The star of this recipe, and the base for the salad, is one little known ancient seed – kaniwa. It sounds and looks similar to quinoa. In fact, the first time I saw kaniwa at the bulk section of my local Sprouts store, I thought it was a variety of tiny red quinoa, and they misspelled the name. It’s dark reddish brown in color, and the size of poppy seeds. Quinoa and kaniwa are actually closely related, both originating from South America, where they’ve been a staple for thousands of years.
The nutrition profile of kaniwa closely resembles that of quinoa, and they are both gluten free. Kaniwa is a complete protein, containing all 9 essential amino acids, and 7 g of protein per half-cup serving. It’s also high in antioxidants and minerals, especially iron, phosphorus and calcium.
What’s little known, however, is that its protein content is higher than that of quinoa, and it has 4 times more iron than quinoa, which makes it a good candidate for becoming the next super-star food. But due to its recent discovery by the Western world, it hasn’t yet been in the spot light, as quinoa, and it’s not so readily available in supermarkets. You might find it in Sprouts, or Wholefoods, sometimes under the name of ‘baby quinoa’, and if that doesn’t work, you can always buy kaniwa online.
When cooked, kaniwa remains small, and does not puff up like quinoa. It’s so tiny in fact, that it easily gets stuck between your teeth 😉 You cook it in the same manner as quinoa – 2:1 liquid to solid ratio. It doesn’t have a pronounced flavor so it can serve as a blank canvas for any soup, stew, salad, pancakes, etc.
In this salad, I threw some delicate fresh spring veggies – peas, and asparagus both slightly blanched to retain their crispiness and fresh taste, raw zucchini which adds extra crunch, as well as some avocado for creaminess.
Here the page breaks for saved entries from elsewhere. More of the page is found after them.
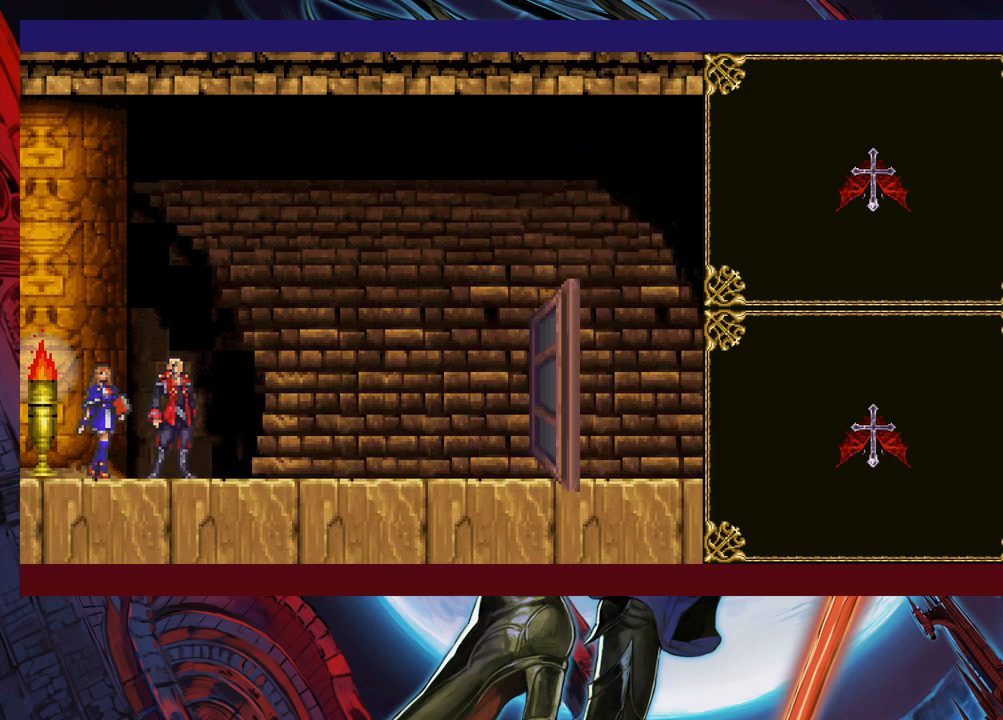
{"buttons": [], "left_stick": "center", "events": []}
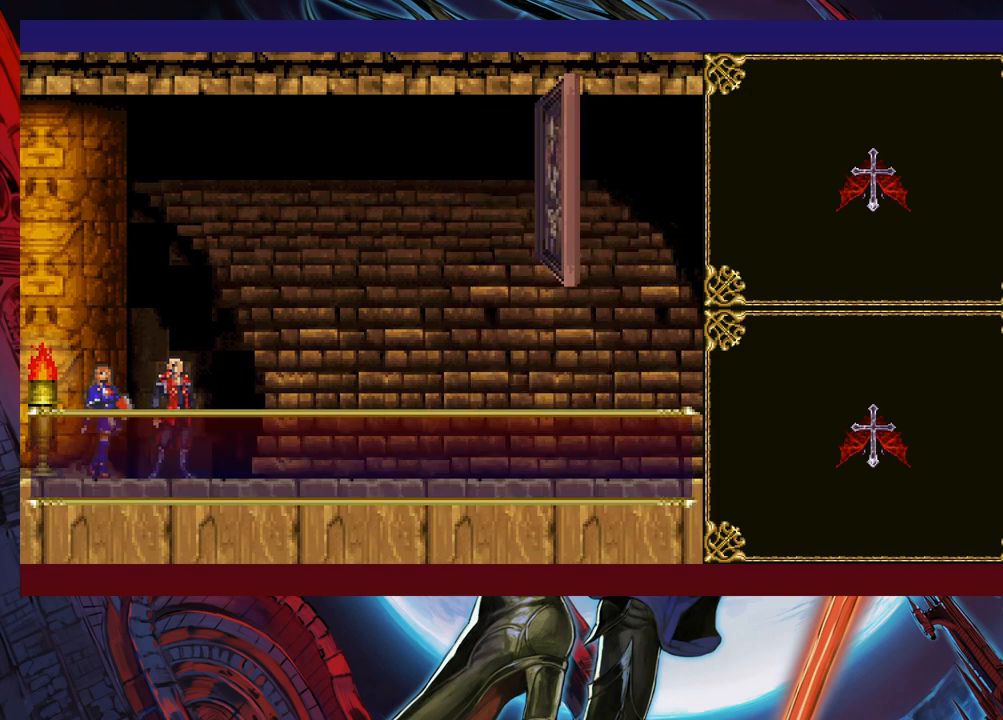
{"buttons": [], "left_stick": "center", "events": []}
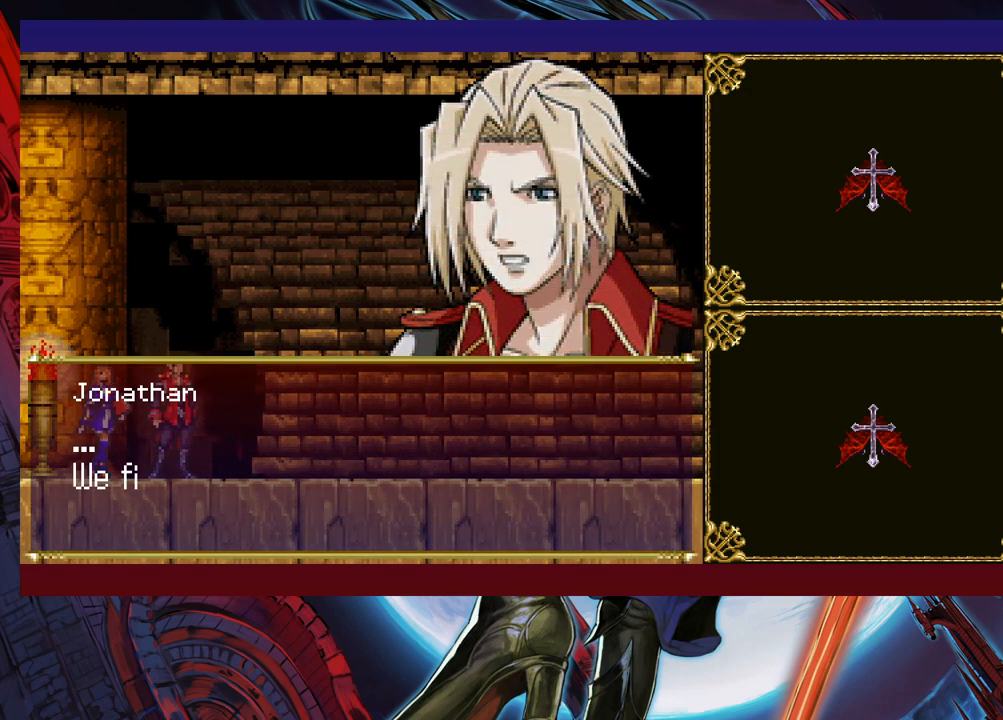
{"buttons": [], "left_stick": "center", "events": [[100, "A", "down"], [200, "A", "up"]]}
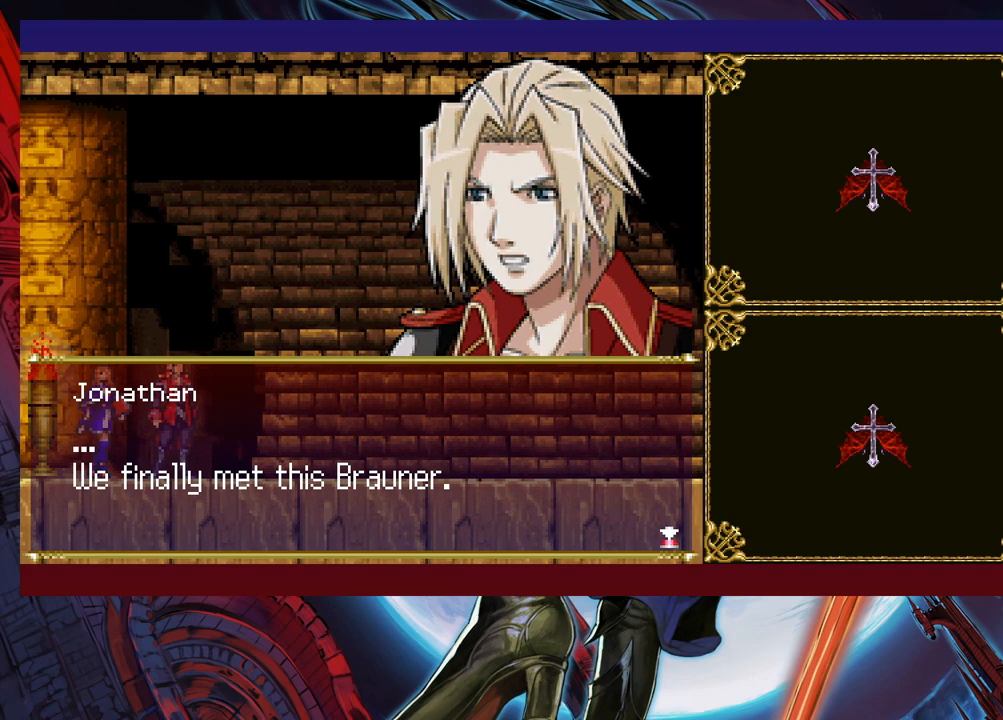
{"buttons": [], "left_stick": "center", "events": []}
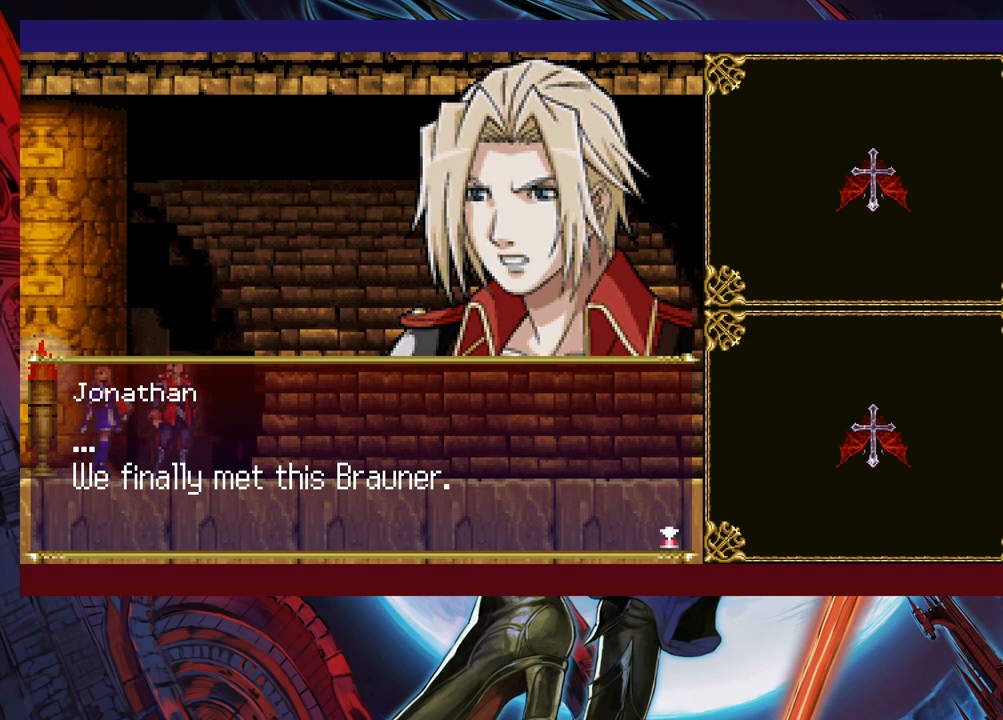
{"buttons": [], "left_stick": "center", "events": [[250, "A", "down"], [350, "A", "up"]]}
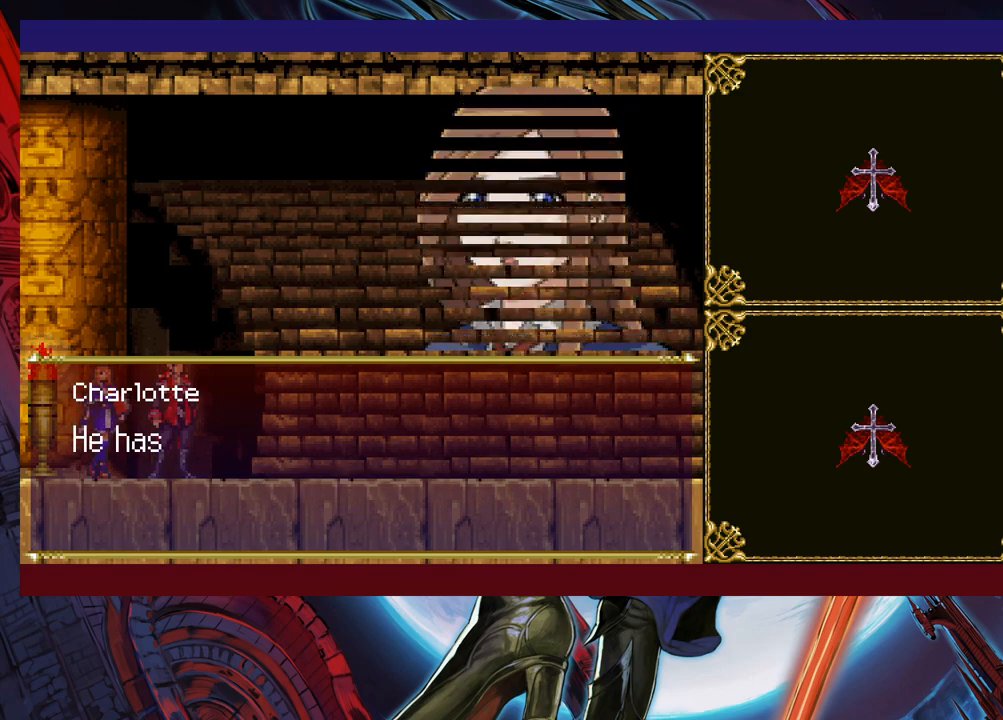
{"buttons": [], "left_stick": "right", "events": [[283, "left_stick", "right"]]}
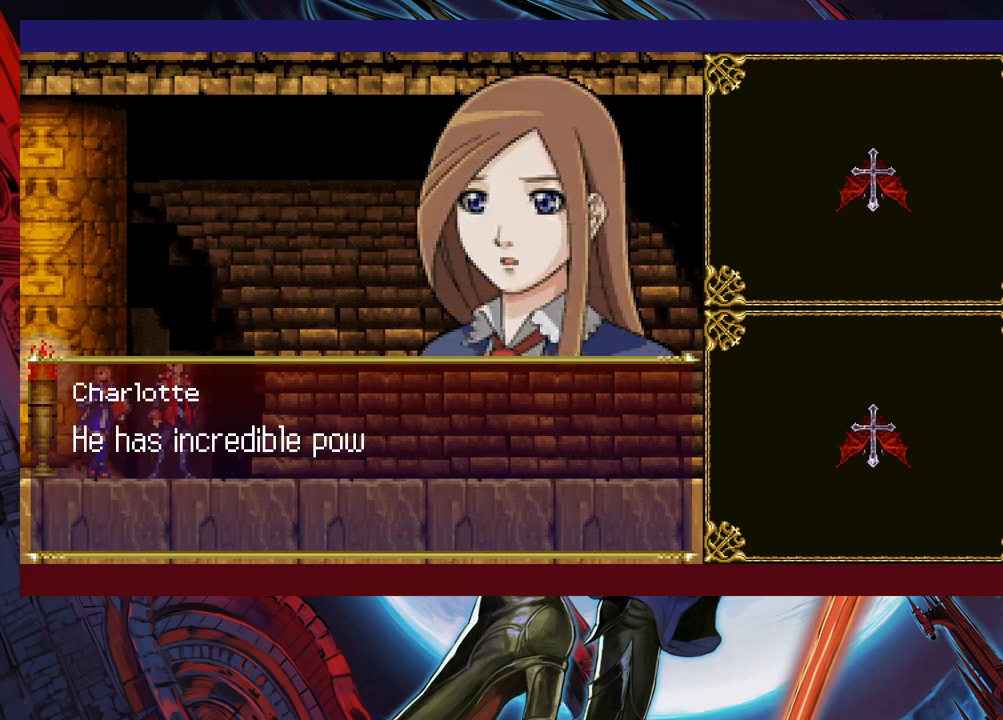
{"buttons": [], "left_stick": "right", "events": []}
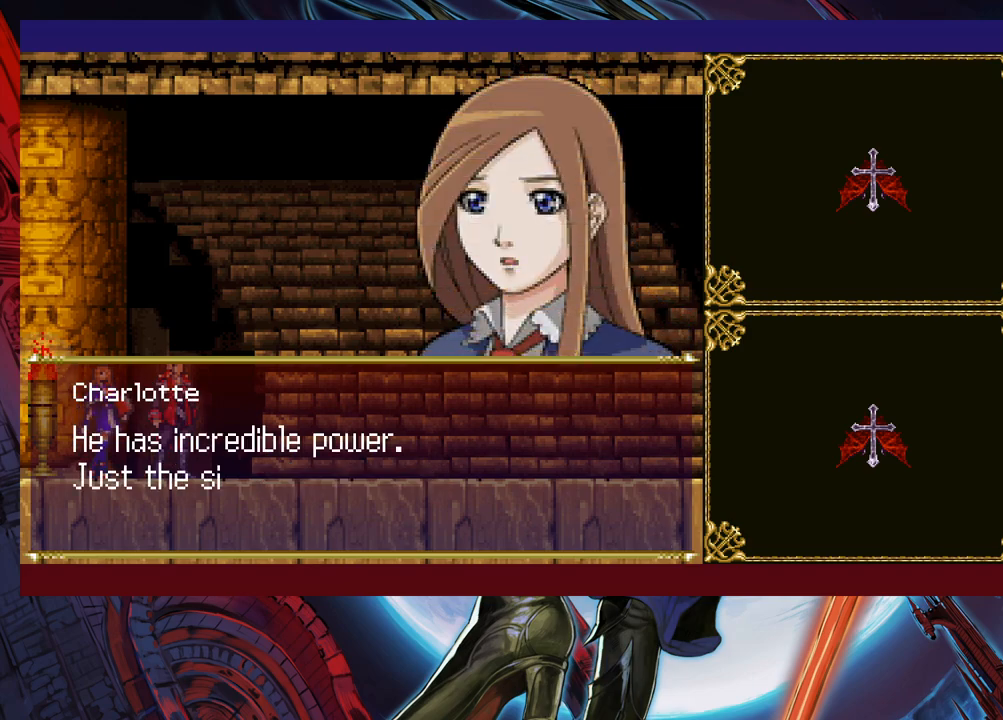
{"buttons": [], "left_stick": "right", "events": [[300, "A", "down"], [433, "A", "up"]]}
Tossed together with a handful of pepitas, sunflower seeds, chia, black sesame, and poppy seeds, and dressed in lemon-garlic-dill vinaigrette, it becomes a deliciously filling lunch.
The salad holds beautifully for a couple of days. My only advise will be, to add the pumpkin and sunflower seeds just before you serve it, if you think you might have leftovers for the next day.
Have you tried cooking with kaniwa? What is your favorite recipe? I think I will try to add it to pancake batter, or homemade granola next.
- 1 cup asparagus, blanched and cut in small pieces
- ½ cup fresh peas
- 1 cup raw zucchini, diced
- 1 avocado
- 2 handfuls of arugula (or other greens)
- ¼ cup kaniwa,
- ½ cup water
- 2 tbs sesame seeds, toasted
- 2 tbs chia seeds
- 3 tbs roasted, salted sunflower seeds
- 3 tbs roasted salted pumpkin seeds
- 1 tsp poppy seeds (optional)
- Juice of 3 lemons
- 2 tbs olive oil
- 2 garlic cloves
- ¼ cup chopped chives
- ¼ cup chopped dill
- Place kaniwa, and water in a pot, with a pinch of salt, and bring to a boil. Reduce heat, and simmer for 15-20 minutes, until the liquid is absorbed.
- Bring a pot of salted water to a boil, and add the asparagus, and peas. Boil for 3 minutes, remove from heat, drain and cut into small pieces.
- In a bowl, mix the kaniwa seeds, chopped zucchini, asparagus and peas. Add sunflower seeds, pumpkin seeds, chia seeds, sesame seeds, and poppy seeds (if using).
- Chop the fresh dill and chives and add to the bowl.
- Combine the lemon juice, olive oil and crushed garlic and pour over the salad. Add a few pinches of salt. Mix well.
- Garnish the salad with sliced avocado, and serve over a bed of arugula, or other greens.